Epilog

Lilið – das war der Name einer dunklen Kreatur. War sie schön und intelligent, skorsch und zielstrebig, und voll Liebe? Vielleicht alles nicht. Vielleicht alles davon. Vielleicht war es eine Frage der Perspektive. Und vielleicht sollte die Welt daran arbeiten, diesen Eigenschaften weniger Bedeutung beizumessen. Allen davon. Irgendwann. Wenn wir lernen, dass Menschen für sich wertvoll sind und keinen Ausgleich auf einem anderen Feld brauchen, wenn sie auf dem einen nicht taugen. Nicht zu taugen, ist ein shit Konzept to begin with.

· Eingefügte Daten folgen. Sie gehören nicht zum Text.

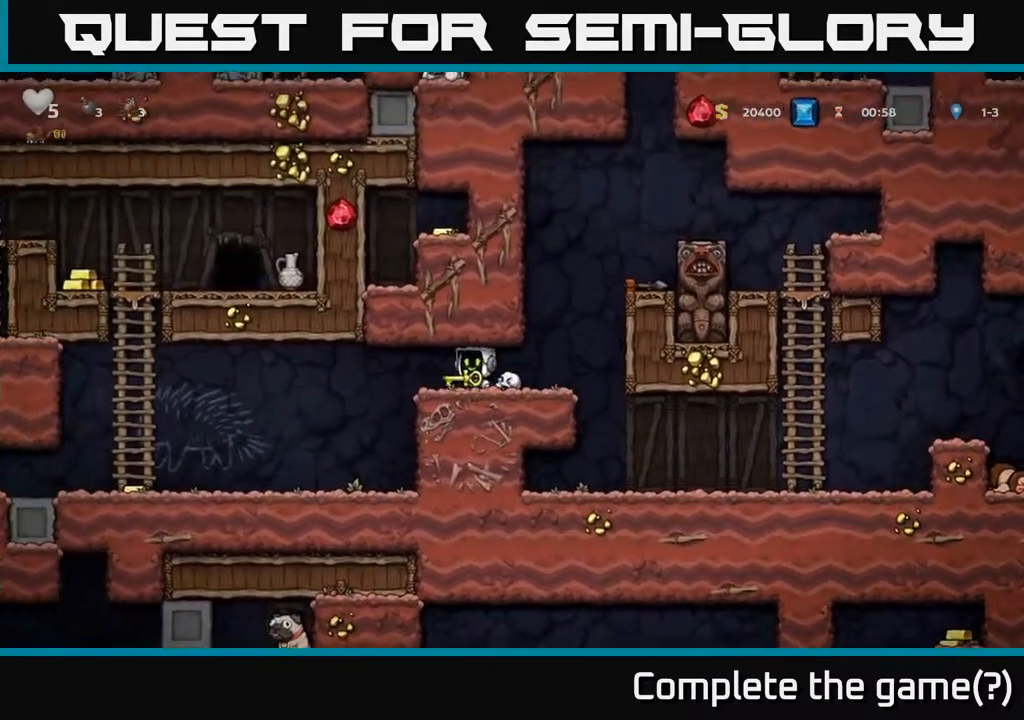
{"buttons": ["DPAD_LEFT"], "left_stick": "center", "right_stick": "center", "events": []}
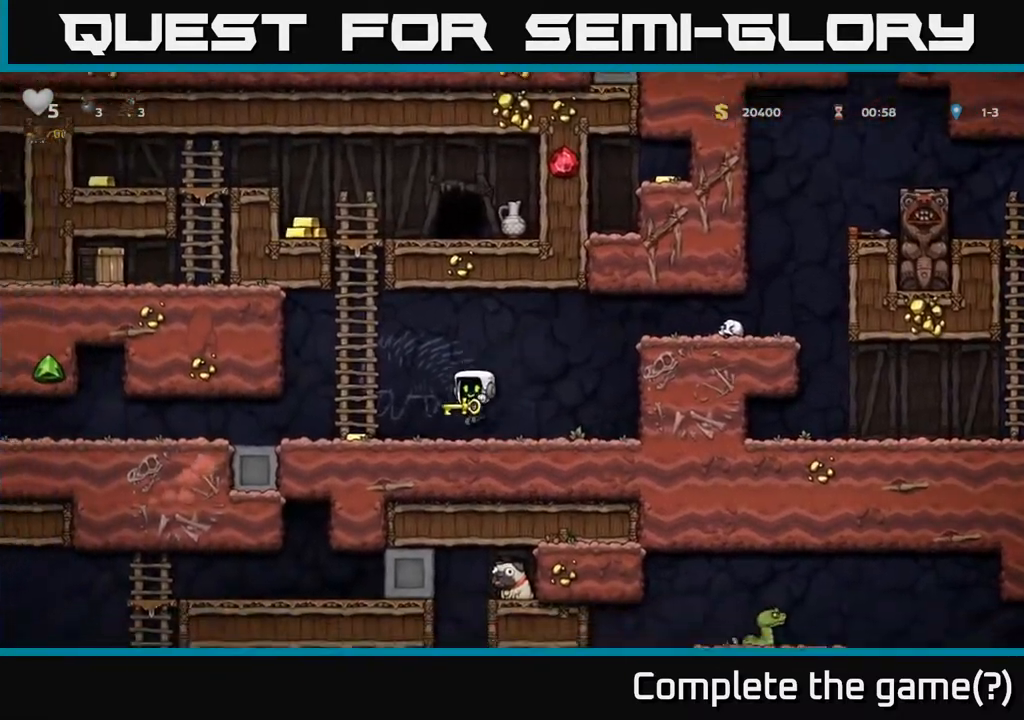
{"buttons": ["DPAD_UP"], "left_stick": "center", "right_stick": "center", "events": [[250, "DPAD_LEFT", "up"], [250, "DPAD_UP", "down"], [267, "A", "down"], [483, "A", "up"]]}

Lilið brachte durch ihre bloße Existenz das Geschlechtsgefüge durcheinander, doch das fühlte sich nicht nach aktiver Handlung an und es war ihr ohnehin nicht genug. Sie hatte in den Abgrund gesehen, der durchs nach unten treten entstanden war, und war ohne Zögern sanft hinabgeglitten. Doch was hatte sie dann getan? War sie ihrem Namen gerecht geworden? War sie jene Kreatur, die so stark war, dass sie sich dem Willen der Bestimmenden entgegenlehnte? Schwang sie nicht bloß schallende Reden, aber fügte sich diesen nicht folgend in ihr Schicksal, weil ihr die Macht fehlte, überließ das Stören anderen? Wandelt Lilith wirklich unbemerkt, in vielen unerwarteten Verkleidungen im irdischen Reich und bringt das Machtgefüge durcheinander? Oder verschwindet sie nicht viel eher in der Versenkung der Unterwelt wie ein Tropfen im Ozean?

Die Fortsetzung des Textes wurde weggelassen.